The Importance of Reading Aloud to Children
When our children are little, reading aloud to them is a must! Obviously, the child can't read for themselves - yet - and therefore it is up to US, the parent/guardian, to read to them. As children grow and their reading develops, we tend to stop reading aloud to them, since we figure they can read for themselves. Although we want our children to become independent readers, we must remember that reading aloud to our children has more than one benefit, no matter our child's age.
Pre-Readers - Birth & Up
- Reading aloud helps young children acquire early language skills. You might think a baby or toddler is too young, but the earlier the better! Reading aloud to young children helps them build vocabulary, helps their cognitive development, and helps build curiosity, motivation, and memory. (1)
- Reading aloud builds positive relationships with books and reading. They learn to love literature and most likely will become life-long readers. Plus, it creates a special bond between the grownup and child. (1)
- Reading aloud also builds a strong foundation for success in school. Children learn to be good listeners, which is a crucial skill to have when in school. Children will also be familiar with print and vocabulary. (1)
- Reading aloud helps children make sense of the world around them! They may not live on a farm, but you can read a book about living on a farm or other places around the world. Reading books about characters with relatable problems helps them learn how to deal with the same issues. With books, the possibilities are endless! (2)

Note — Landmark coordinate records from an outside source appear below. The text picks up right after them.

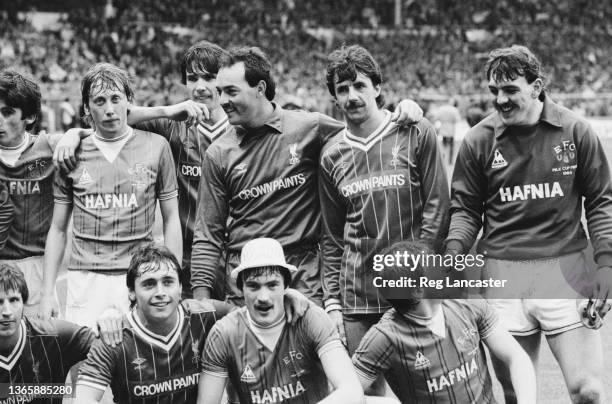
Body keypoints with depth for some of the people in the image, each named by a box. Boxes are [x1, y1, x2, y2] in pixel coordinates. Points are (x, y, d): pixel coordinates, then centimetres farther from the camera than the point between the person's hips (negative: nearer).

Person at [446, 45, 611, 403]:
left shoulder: (576, 131, 0)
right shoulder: (479, 140, 1)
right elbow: (466, 209, 8)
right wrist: (452, 253, -10)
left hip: (565, 269, -1)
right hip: (503, 274, 1)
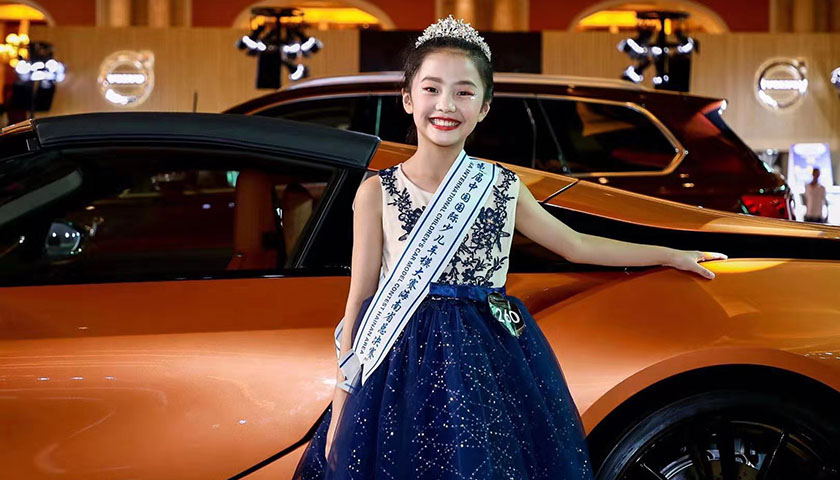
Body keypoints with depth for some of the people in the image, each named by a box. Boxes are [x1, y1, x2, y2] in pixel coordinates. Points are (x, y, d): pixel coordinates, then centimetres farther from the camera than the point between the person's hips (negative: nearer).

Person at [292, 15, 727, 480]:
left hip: (493, 368, 2)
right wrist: (340, 408, -3)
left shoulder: (503, 188, 4)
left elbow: (576, 245, 18)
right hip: (404, 368, -2)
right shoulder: (377, 192, -3)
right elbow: (360, 301, -1)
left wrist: (672, 255, 23)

- Reading aloud to children stretches their mind! A pre-reader may not be able to read a "chapter" book, but they can still comprehend and enjoy the story. When grownups read books aloud to children, it opens up their minds to a whole world of adventures! (2)

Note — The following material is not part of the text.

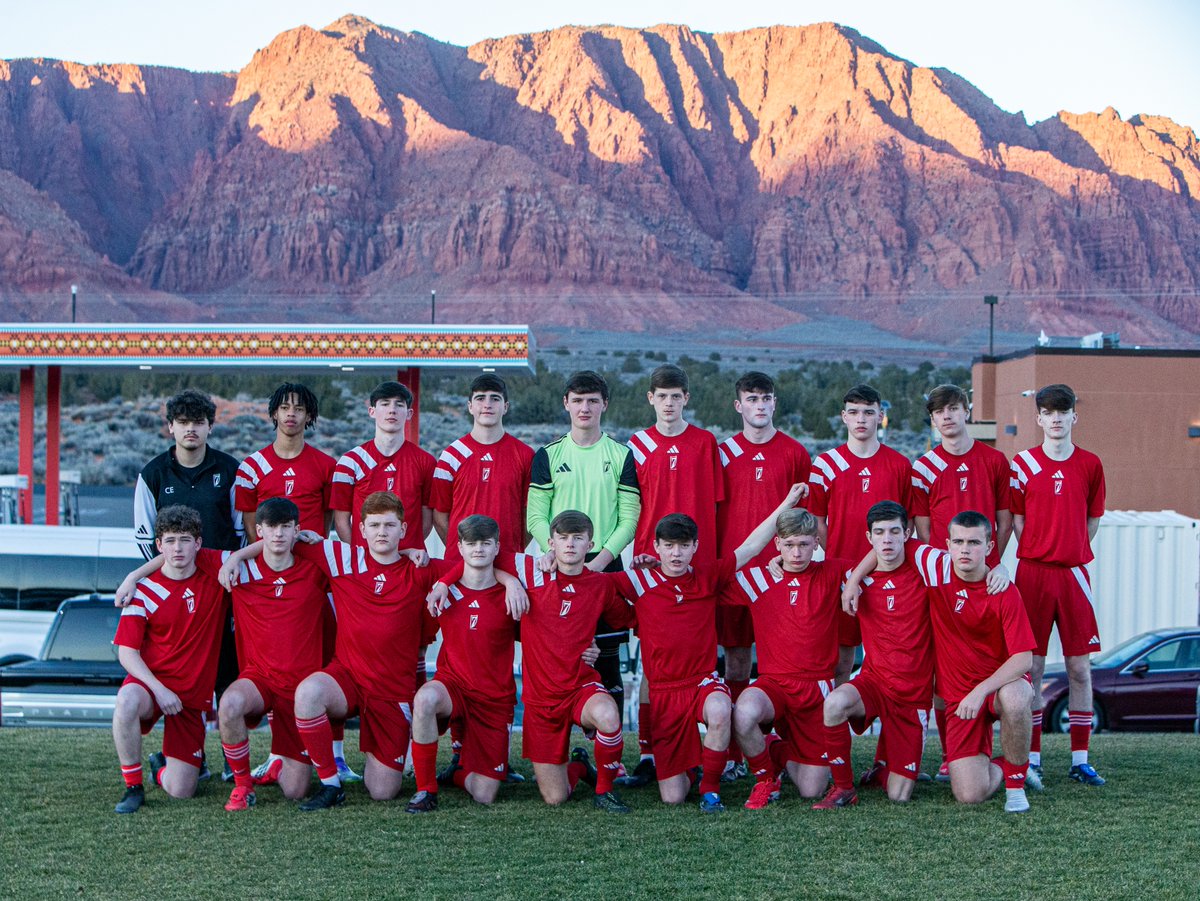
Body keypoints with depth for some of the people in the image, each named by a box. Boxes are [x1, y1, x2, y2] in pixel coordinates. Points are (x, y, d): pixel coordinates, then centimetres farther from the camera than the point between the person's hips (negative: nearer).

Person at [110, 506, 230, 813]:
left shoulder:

Reach Out & Read: Importance of Reading Aloud (1)
Teaching with Children's Books: The Importance of Reading Everyday (2)
Did you know only 17% of children ages 9-11 are read aloud to by a grownup? Independent readers still enjoy being read to even though they may be reading fine on their own. For most children, having a parent read aloud to them is about the bond they feel during reading. Reading aloud to children establishes and maintains special relationships and gives them positive attention they need. (3)
- Reading aloud helps your child enjoy the story! Young readers can enjoy the story being read aloud to them without worrying about the act of reading. They don't have to worry about words they may not know or other reading struggles they may have. They learn to love the story! This helps them learn to love literature and become life-long readers. (3)

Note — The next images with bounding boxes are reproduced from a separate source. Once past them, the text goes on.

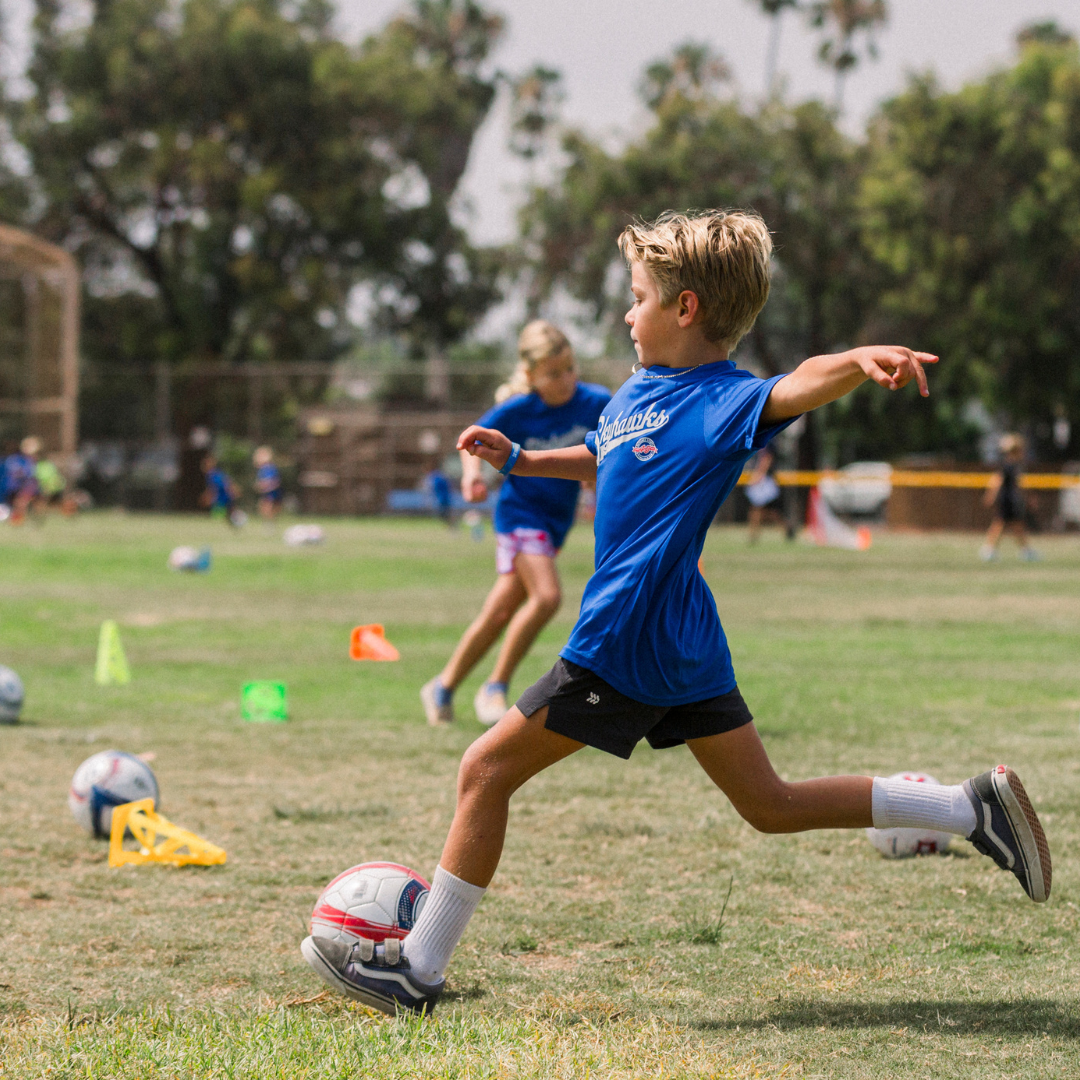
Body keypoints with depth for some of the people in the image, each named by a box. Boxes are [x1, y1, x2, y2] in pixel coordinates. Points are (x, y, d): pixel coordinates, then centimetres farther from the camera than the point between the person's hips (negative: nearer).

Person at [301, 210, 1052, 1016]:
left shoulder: (724, 403, -15)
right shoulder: (638, 390, 13)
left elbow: (798, 386, -35)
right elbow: (606, 461, 33)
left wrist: (862, 361, -55)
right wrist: (520, 460, 25)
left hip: (626, 646, -10)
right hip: (683, 645, 10)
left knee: (486, 770, -1)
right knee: (770, 805, 15)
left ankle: (418, 971, 6)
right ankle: (975, 808, 14)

- Grownups model reading when they read aloud to their child. When a parent reads to their child, they can model the act of reading - reading with expression, pausing at commas, and stopping at periods. Model what to do when you don't know a word. Your child is watching... and learning to become a fluent reader. (3)
- Reading aloud expands vocabulary. For children, their auditory comprehension is higher than their reading comprehension. When a parent reads a book that might otherwise be challenging for their independent reader, they are exposing their child to a wealth of new words. (3)
- Reading aloud exposes your child to new authors, book series, and genres. They might fall in love with that kind of book and read more on their own. (3)
- Reading aloud builds empathy and awareness. Reading books about particular issues helps children understand something they may not normally experience on their own. It helps build awareness of the world around them. (3)
- Reading aloud builds life-long readers! Children that are exposed to reading and literature at an early age will do better in school, and they will develop the love of reading and continue to read on their own into their adult life. (3)
Brightly: The Importance of Reading Aloud to Big Kids (3)
Model Reading to Your Child!
When children see their parents, or other adults, reading in the household, they observe that reading is not something you HAVE to do to get your "required minutes for school", but that reading can be enjoyable. Children will learn that reading is fun. Make reading a family affair!